Wednesday 19 November 2014

ST MARGARET OF SCOTLAND

16TH November 2014


Readings:
Proverbs 31: 10-31
Matthew 13: 44-46
Revd Andrew Bain

She seeks wool and flax and works with willing hands. She rises while it is still night, considers a field and buys it, girds her arms with strength, makes her arms strong, plants a vineyard, opens her hand to the poor, makes linen garments and sells them.

It’s enough to make you feel exhausted just listening to it. This is the Old Testament view of the Good Wife, otherwise known as superwoman. Sort of Nigella Lawson, Charlie Dimmock and Mother Theresa all rolled in to one. But in fact if you look beneath that breathtaking to-do list what you see is the Bible saying: this is the creativity, the energy that just overflows if you seek wisdom and love.

This is what you look like if you seek the Pearl of great price above all else. Our two readings have always been chosen for St Margaret’s Day because that’s what people saw in her.
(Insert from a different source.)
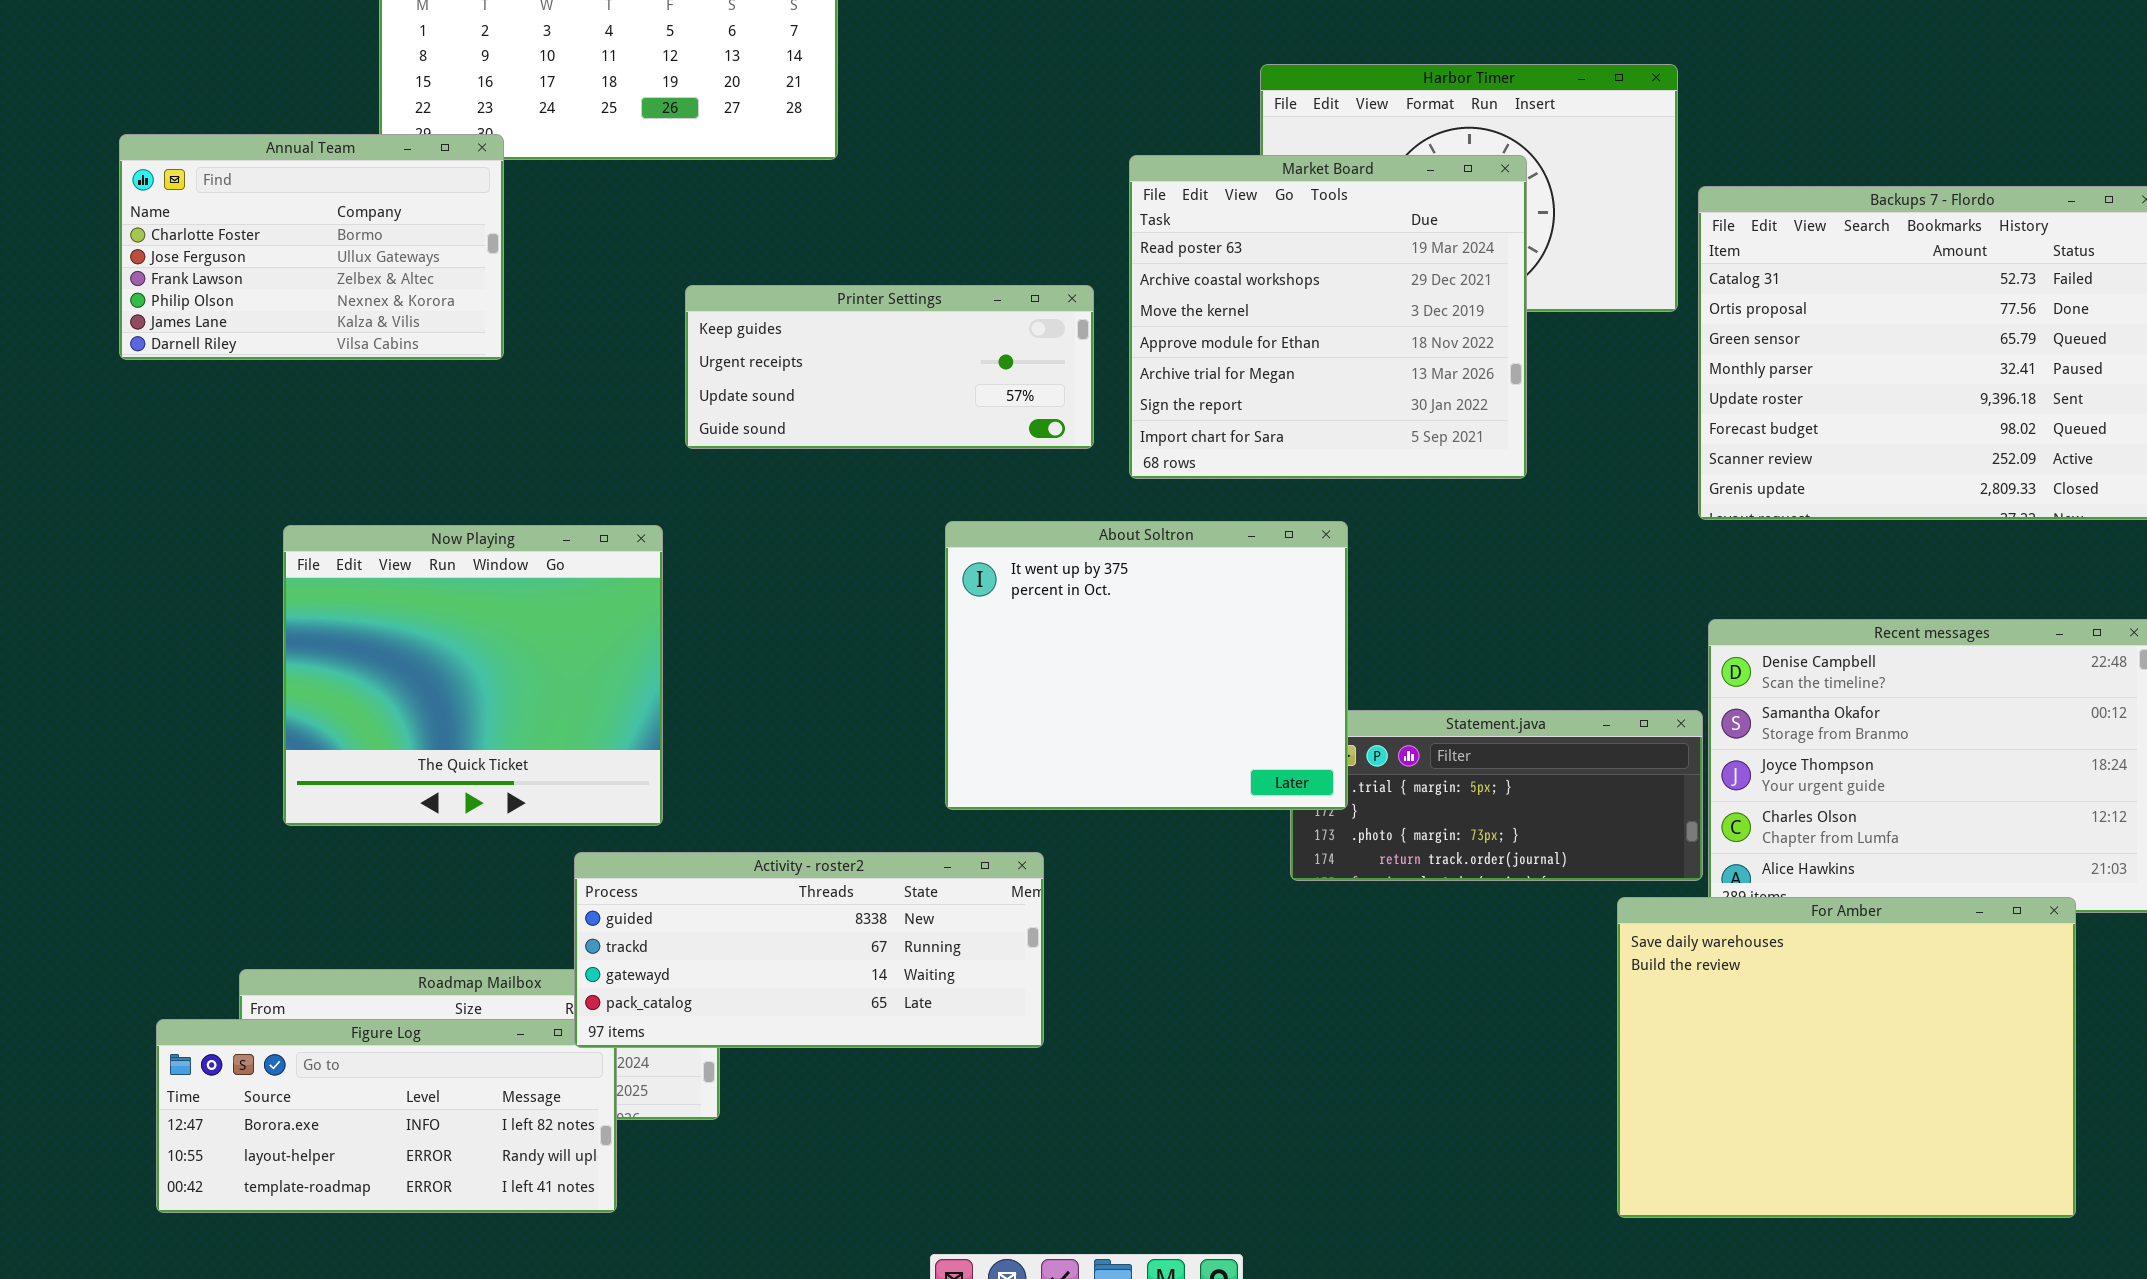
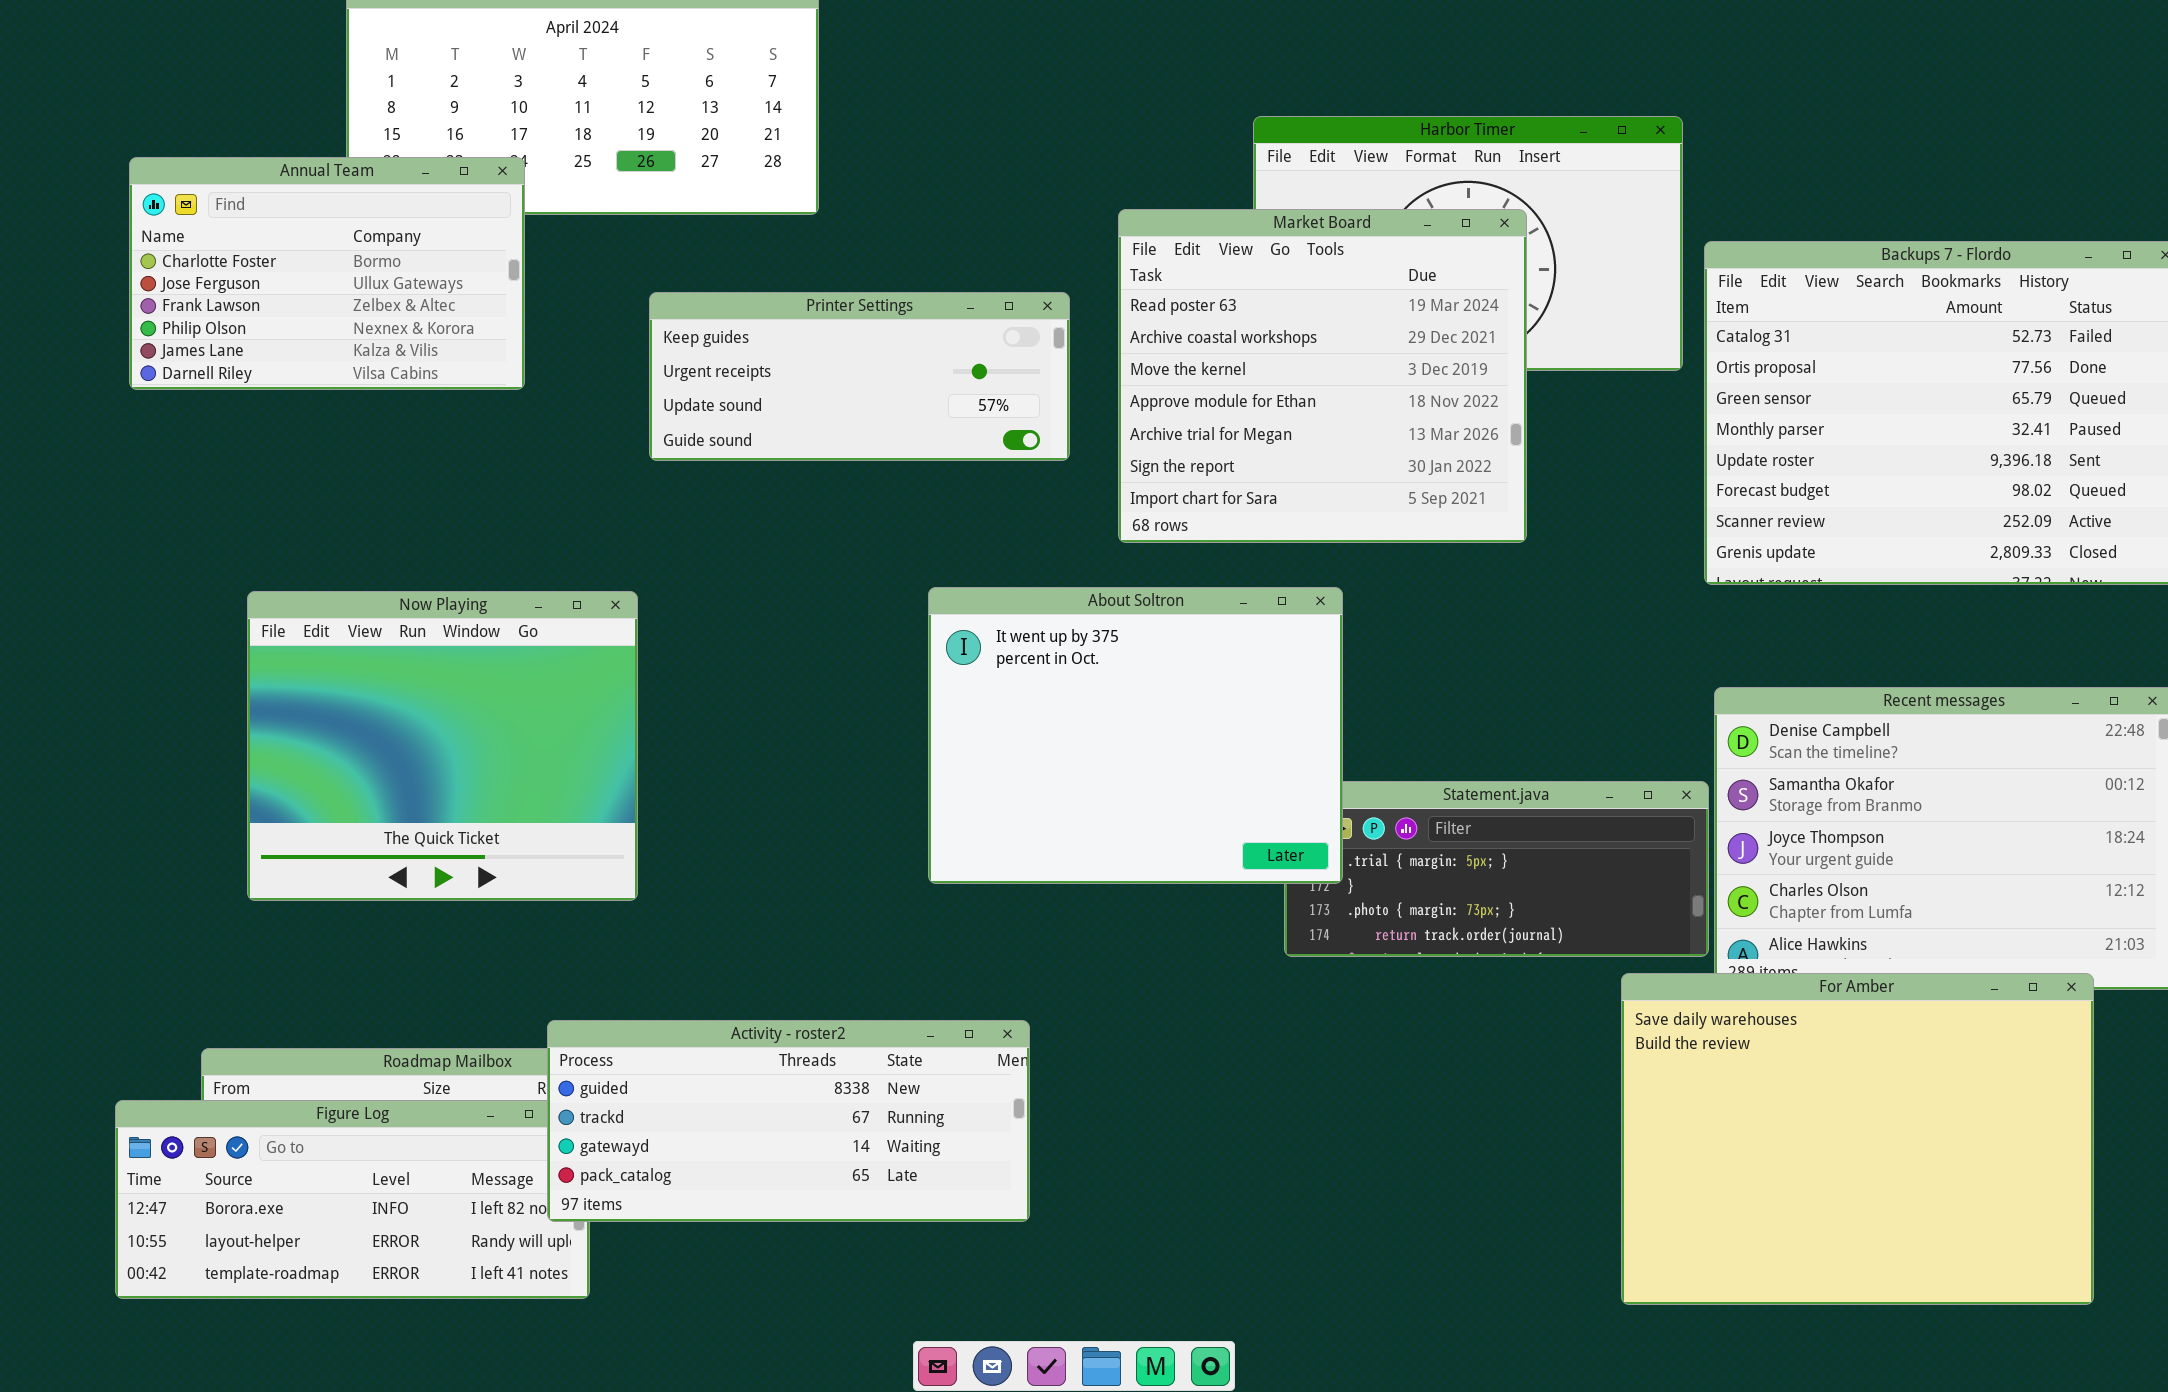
Annual Team: [119,134,504,360] -> [129,157,525,390], moved
Printer Settings: [685,285,1094,449] -> [649,292,1070,461], moved
Activity - roster2: [574,852,1044,1048] -> [547,1020,1030,1222], moved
She lived up to her own name – Margaret means “Pearl”. Born a princess, heir to an earthly kingdom, nevertheless she knew the kingdom that really matters, namely the one that grows secretly in the heart – the one that’s worth giving up anything else in order to possess it and be possessed by it.

I still have my copy of the Ladybird book of saints from primary school days, which shows Margaret arriving at Dunfermline to be met by her future husband, Malcolm Canmore (his name unflatteringly meaning “big head”), Malcolm in my picture looking a bit like a young Howard Keel, and Margaret both regal and demure. I suspect the truth was something different. Margaret probably fell off her tiny ship, green with seasickness having battled up the North Sea coast for days, only to be confronted by a husband who possibly made her heart sink: this rough and ready king of a very rough and ready kingdom. One writer describes Malcolm as a fiery Celtic ruffian who when Margaret first met him, when her ship was blown on to the Northumbrian coast, he was busy sacking the Saxon church at Wearmouth and slaughtering everyone, young and old alike.

So really you couldn’t have blamed Margaret if she’d just given up the ghost at this point. Because Malcolm and Scotland were definitely Plan B. Margaret, a Saxon princess from the court of the King of Hungary, had been destined for return to the English court for a far more gracious life than anything Scotland had to offer. Only a certain William of Normandy, and an arrow in the eye for Harold, got in the way of all that. Life didn’t work out. The glittering prize was snatched from her hands by that unsympathetic thing we call life, so here she is making the best of second best.

Only Margaret clearly didn’t see it that way. Margaret embraced her new husband, her new country and her new life not as if they were some cheap consolation prize but as the joy of her heart. This man, this country, this life was the field wherein lay, for her, the pearl of great price. What a lesson. Can you or I believe that the place we land up, those regions of the spirit or of our emotions that we never planned on visiting – these are our precious field? Just scrape away some mud and there is the pearl of great price.

So here’s an astonishing thing that maybe one of the first and most outstanding figures of our history was a woman, a foreigner, someone who never planned on being here at all; and yet she’s perhaps one of the first of our famous figures whose personality you can almost feel. She is Proverbs woman, beyond a doubt. I like to think of her as our Grace Kelly – bringing into the grim circumstances of a dark and violent Scotland just a touch of stardust, a bit of Hollywood.

But more than that Margaret brought faith. Some today question whether the Roman version she brought with her finished off the last remains of a Celtic Christianity people sometimes idealise. But the Church needed the organising energy of Proverbs woman, needed that discipline which is the grit in the oyster that forms the pearl. Christianity is a tough, sinewy, get your sleeves rolled up kind of religion every bit as much as it’s a faith of contemplation and prayer – maybe more so – and Margaret understood that. And my Ladybird book of saints picks up at least one thread of that. Margaret feeding and washing poor children who came daily to her castle door. Margaret reading gospel stories to her children, and especially her son, David, who would be king and saint in his turn, founder of all those monasteries that would for centuries be our schools and hospitals, centres of light and learning.

Not a bad record for someone who never aimed to be here at all. Malcolm probably felt he was the luckiest man alive: Many women have done excellently, but you surpass them all. She knew that you can find your Pearl anywhere, when things don’t work out, when you’re not where you want to be. Dig and you’ll find it.

I think there’s something inspiring in the fact that the oldest remaining building in Edinburgh is Margaret’s chapel. It’s tiny and how it hasn’t been swept away by the ravages of our violent history and countless sieges, heaven alone knows. It’s vulnerable and unimposing, but it has clung to that great rock for almost a thousand years, just like Margaret clung to Christ. At the heart of the city, that amazing, busy, industrious woman’s place of prayer and the source of her strength still stands.

So this is her message for all of us: however your life events, your history may buffet you, cling to the rock that is Christ; and wherever you find yourself dig for the pearl of great price. Amen.